Start of Block

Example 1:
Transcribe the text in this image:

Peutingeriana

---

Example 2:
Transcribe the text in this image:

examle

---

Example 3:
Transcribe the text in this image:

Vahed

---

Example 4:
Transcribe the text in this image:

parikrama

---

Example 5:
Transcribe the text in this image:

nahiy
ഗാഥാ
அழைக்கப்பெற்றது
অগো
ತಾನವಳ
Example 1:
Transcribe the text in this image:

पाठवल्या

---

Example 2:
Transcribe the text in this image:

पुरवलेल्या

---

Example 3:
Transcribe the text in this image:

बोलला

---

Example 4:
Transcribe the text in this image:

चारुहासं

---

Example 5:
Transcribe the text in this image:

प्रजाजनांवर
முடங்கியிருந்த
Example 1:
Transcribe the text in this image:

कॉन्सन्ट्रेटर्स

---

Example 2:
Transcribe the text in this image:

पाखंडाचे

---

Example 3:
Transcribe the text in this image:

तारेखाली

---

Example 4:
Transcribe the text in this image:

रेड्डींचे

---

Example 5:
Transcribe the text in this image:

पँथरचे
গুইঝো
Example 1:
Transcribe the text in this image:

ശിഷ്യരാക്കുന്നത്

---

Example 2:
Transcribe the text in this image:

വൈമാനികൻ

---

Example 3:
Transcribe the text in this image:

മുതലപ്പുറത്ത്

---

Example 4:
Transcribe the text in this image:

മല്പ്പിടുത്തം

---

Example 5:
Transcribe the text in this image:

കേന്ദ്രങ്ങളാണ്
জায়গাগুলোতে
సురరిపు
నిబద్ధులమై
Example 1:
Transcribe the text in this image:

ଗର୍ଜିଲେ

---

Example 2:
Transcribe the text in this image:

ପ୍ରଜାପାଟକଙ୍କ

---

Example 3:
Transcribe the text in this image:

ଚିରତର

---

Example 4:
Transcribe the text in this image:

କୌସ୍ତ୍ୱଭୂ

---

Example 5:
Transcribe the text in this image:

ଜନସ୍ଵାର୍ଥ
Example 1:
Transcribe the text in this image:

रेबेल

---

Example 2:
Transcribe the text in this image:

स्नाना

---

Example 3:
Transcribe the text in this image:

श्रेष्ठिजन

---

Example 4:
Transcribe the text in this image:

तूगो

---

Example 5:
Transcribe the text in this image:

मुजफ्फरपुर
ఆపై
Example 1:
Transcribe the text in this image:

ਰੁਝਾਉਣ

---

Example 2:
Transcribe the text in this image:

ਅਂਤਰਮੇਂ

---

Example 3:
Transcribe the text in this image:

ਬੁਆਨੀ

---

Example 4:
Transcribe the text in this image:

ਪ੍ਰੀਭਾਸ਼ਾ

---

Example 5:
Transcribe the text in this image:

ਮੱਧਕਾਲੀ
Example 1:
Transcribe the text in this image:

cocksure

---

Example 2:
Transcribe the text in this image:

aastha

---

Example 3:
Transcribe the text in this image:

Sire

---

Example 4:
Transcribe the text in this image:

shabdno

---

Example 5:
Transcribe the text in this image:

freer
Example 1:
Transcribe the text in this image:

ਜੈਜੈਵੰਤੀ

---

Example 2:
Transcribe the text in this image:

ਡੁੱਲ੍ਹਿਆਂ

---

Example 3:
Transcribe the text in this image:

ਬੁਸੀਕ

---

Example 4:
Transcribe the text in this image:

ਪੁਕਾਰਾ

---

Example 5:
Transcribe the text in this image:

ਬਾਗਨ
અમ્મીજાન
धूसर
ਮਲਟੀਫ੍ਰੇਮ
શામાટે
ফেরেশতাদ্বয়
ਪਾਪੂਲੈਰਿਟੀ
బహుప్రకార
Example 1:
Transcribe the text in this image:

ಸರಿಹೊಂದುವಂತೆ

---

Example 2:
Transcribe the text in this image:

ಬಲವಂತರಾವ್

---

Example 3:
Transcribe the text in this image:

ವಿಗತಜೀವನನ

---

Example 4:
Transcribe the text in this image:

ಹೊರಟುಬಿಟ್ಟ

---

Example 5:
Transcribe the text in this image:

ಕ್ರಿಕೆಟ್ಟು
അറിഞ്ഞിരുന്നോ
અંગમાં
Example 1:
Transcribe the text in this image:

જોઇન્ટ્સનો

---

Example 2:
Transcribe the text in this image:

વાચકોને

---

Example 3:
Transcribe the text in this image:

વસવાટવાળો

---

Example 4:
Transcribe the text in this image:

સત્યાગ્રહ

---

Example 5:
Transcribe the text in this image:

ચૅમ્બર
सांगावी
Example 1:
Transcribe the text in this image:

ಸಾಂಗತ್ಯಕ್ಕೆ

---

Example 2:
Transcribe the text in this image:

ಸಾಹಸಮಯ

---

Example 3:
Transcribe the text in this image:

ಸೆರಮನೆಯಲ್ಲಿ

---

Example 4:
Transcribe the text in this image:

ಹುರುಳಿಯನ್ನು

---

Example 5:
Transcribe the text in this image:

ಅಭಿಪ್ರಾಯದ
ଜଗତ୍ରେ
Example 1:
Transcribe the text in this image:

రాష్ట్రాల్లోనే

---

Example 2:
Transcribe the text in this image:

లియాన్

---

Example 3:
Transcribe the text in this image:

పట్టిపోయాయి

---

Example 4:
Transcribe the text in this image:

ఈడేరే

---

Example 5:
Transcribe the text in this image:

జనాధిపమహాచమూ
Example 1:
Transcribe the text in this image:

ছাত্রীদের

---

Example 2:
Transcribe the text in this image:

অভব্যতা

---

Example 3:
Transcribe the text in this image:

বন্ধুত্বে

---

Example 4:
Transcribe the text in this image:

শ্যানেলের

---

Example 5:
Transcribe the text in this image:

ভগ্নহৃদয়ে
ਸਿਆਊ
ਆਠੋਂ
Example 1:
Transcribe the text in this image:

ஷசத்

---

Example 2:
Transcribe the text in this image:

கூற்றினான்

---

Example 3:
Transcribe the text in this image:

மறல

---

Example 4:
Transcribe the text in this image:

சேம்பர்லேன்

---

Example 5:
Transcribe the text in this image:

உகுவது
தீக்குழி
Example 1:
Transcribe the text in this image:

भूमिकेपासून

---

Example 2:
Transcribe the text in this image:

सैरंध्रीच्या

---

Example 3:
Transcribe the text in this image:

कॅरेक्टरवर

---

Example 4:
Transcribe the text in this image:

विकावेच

End of Block

Without changing a single word, reproduce the entries above.

ANSWER FOR THIS EXERCISE -
Example 1:
Transcribe the text in this image:

Peutingeriana

---

Example 2:
Transcribe the text in this image:

examle

---

Example 3:
Transcribe the text in this image:

Vahed

---

Example 4:
Transcribe the text in this image:

parikrama

---

Example 5:
Transcribe the text in this image:

nahiy
ഗാഥാ
அழைக்கப்பெற்றது
অগো
ತಾನವಳ
Example 1:
Transcribe the text in this image:

पाठवल्या

---

Example 2:
Transcribe the text in this image:

पुरवलेल्या

---

Example 3:
Transcribe the text in this image:

बोलला

---

Example 4:
Transcribe the text in this image:

चारुहासं

---

Example 5:
Transcribe the text in this image:

प्रजाजनांवर
முடங்கியிருந்த
Example 1:
Transcribe the text in this image:

कॉन्सन्ट्रेटर्स

---

Example 2:
Transcribe the text in this image:

पाखंडाचे

---

Example 3:
Transcribe the text in this image:

तारेखाली

---

Example 4:
Transcribe the text in this image:

रेड्डींचे

---

Example 5:
Transcribe the text in this image:

पँथरचे
গুইঝো
Example 1:
Transcribe the text in this image:

ശിഷ്യരാക്കുന്നത്

---

Example 2:
Transcribe the text in this image:

വൈമാനികൻ

---

Example 3:
Transcribe the text in this image:

മുതലപ്പുറത്ത്

---

Example 4:
Transcribe the text in this image:

മല്പ്പിടുത്തം

---

Example 5:
Transcribe the text in this image:

കേന്ദ്രങ്ങളാണ്
জায়গাগুলোতে
సురరిపు
నిబద్ధులమై
Example 1:
Transcribe the text in this image:

ଗର୍ଜିଲେ

---

Example 2:
Transcribe the text in this image:

ପ୍ରଜାପାଟକଙ୍କ

---

Example 3:
Transcribe the text in this image:

ଚିରତର

---

Example 4:
Transcribe the text in this image:

କୌସ୍ତ୍ୱଭୂ

---

Example 5:
Transcribe the text in this image:

ଜନସ୍ଵାର୍ଥ
Example 1:
Transcribe the text in this image:

रेबेल

---

Example 2:
Transcribe the text in this image:

स्नाना

---

Example 3:
Transcribe the text in this image:

श्रेष्ठिजन

---

Example 4:
Transcribe the text in this image:

तूगो

---

Example 5:
Transcribe the text in this image:

मुजफ्फरपुर
ఆపై
Example 1:
Transcribe the text in this image:

ਰੁਝਾਉਣ

---

Example 2:
Transcribe the text in this image:

ਅਂਤਰਮੇਂ

---

Example 3:
Transcribe the text in this image:

ਬੁਆਨੀ

---

Example 4:
Transcribe the text in this image:

ਪ੍ਰੀਭਾਸ਼ਾ

---

Example 5:
Transcribe the text in this image:

ਮੱਧਕਾਲੀ
Example 1:
Transcribe the text in this image:

cocksure

---

Example 2:
Transcribe the text in this image:

aastha

---

Example 3:
Transcribe the text in this image:

Sire

---

Example 4:
Transcribe the text in this image:

shabdno

---

Example 5:
Transcribe the text in this image:

freer
Example 1:
Transcribe the text in this image:

ਜੈਜੈਵੰਤੀ

---

Example 2:
Transcribe the text in this image:

ਡੁੱਲ੍ਹਿਆਂ

---

Example 3:
Transcribe the text in this image:

ਬੁਸੀਕ

---

Example 4:
Transcribe the text in this image:

ਪੁਕਾਰਾ

---

Example 5:
Transcribe the text in this image:

ਬਾਗਨ
અમ્મીજાન
धूसर
ਮਲਟੀਫ੍ਰੇਮ
શામાટે
ফেরেশতাদ্বয়
ਪਾਪੂਲੈਰਿਟੀ
బహుప్రకార
Example 1:
Transcribe the text in this image:

ಸರಿಹೊಂದುವಂತೆ

---

Example 2:
Transcribe the text in this image:

ಬಲವಂತರಾವ್

---

Example 3:
Transcribe the text in this image:

ವಿಗತಜೀವನನ

---

Example 4:
Transcribe the text in this image:

ಹೊರಟುಬಿಟ್ಟ

---

Example 5:
Transcribe the text in this image:

ಕ್ರಿಕೆಟ್ಟು
അറിഞ്ഞിരുന്നോ
અંગમાં
Example 1:
Transcribe the text in this image:

જોઇન્ટ્સનો

---

Example 2:
Transcribe the text in this image:

વાચકોને

---

Example 3:
Transcribe the text in this image:

વસવાટવાળો

---

Example 4:
Transcribe the text in this image:

સત્યાગ્રહ

---

Example 5:
Transcribe the text in this image:

ચૅમ્બર
सांगावी
Example 1:
Transcribe the text in this image:

ಸಾಂಗತ್ಯಕ್ಕೆ

---

Example 2:
Transcribe the text in this image:

ಸಾಹಸಮಯ

---

Example 3:
Transcribe the text in this image:

ಸೆರಮನೆಯಲ್ಲಿ

---

Example 4:
Transcribe the text in this image:

ಹುರುಳಿಯನ್ನು

---

Example 5:
Transcribe the text in this image:

ಅಭಿಪ್ರಾಯದ
ଜଗତ୍ରେ
Example 1:
Transcribe the text in this image:

రాష్ట్రాల్లోనే

---

Example 2:
Transcribe the text in this image:

లియాన్

---

Example 3:
Transcribe the text in this image:

పట్టిపోయాయి

---

Example 4:
Transcribe the text in this image:

ఈడేరే

---

Example 5:
Transcribe the text in this image:

జనాధిపమహాచమూ
Example 1:
Transcribe the text in this image:

ছাত্রীদের

---

Example 2:
Transcribe the text in this image:

অভব্যতা

---

Example 3:
Transcribe the text in this image:

বন্ধুত্বে

---

Example 4:
Transcribe the text in this image:

শ্যানেলের

---

Example 5:
Transcribe the text in this image:

ভগ্নহৃদয়ে
ਸਿਆਊ
ਆਠੋਂ
Example 1:
Transcribe the text in this image:

ஷசத்

---

Example 2:
Transcribe the text in this image:

கூற்றினான்

---

Example 3:
Transcribe the text in this image:

மறல

---

Example 4:
Transcribe the text in this image:

சேம்பர்லேன்

---

Example 5:
Transcribe the text in this image:

உகுவது
தீக்குழி
Example 1:
Transcribe the text in this image:

भूमिकेपासून

---

Example 2:
Transcribe the text in this image:

सैरंध्रीच्या

---

Example 3:
Transcribe the text in this image:

कॅरेक्टरवर

---

Example 4:
Transcribe the text in this image:

विकावेच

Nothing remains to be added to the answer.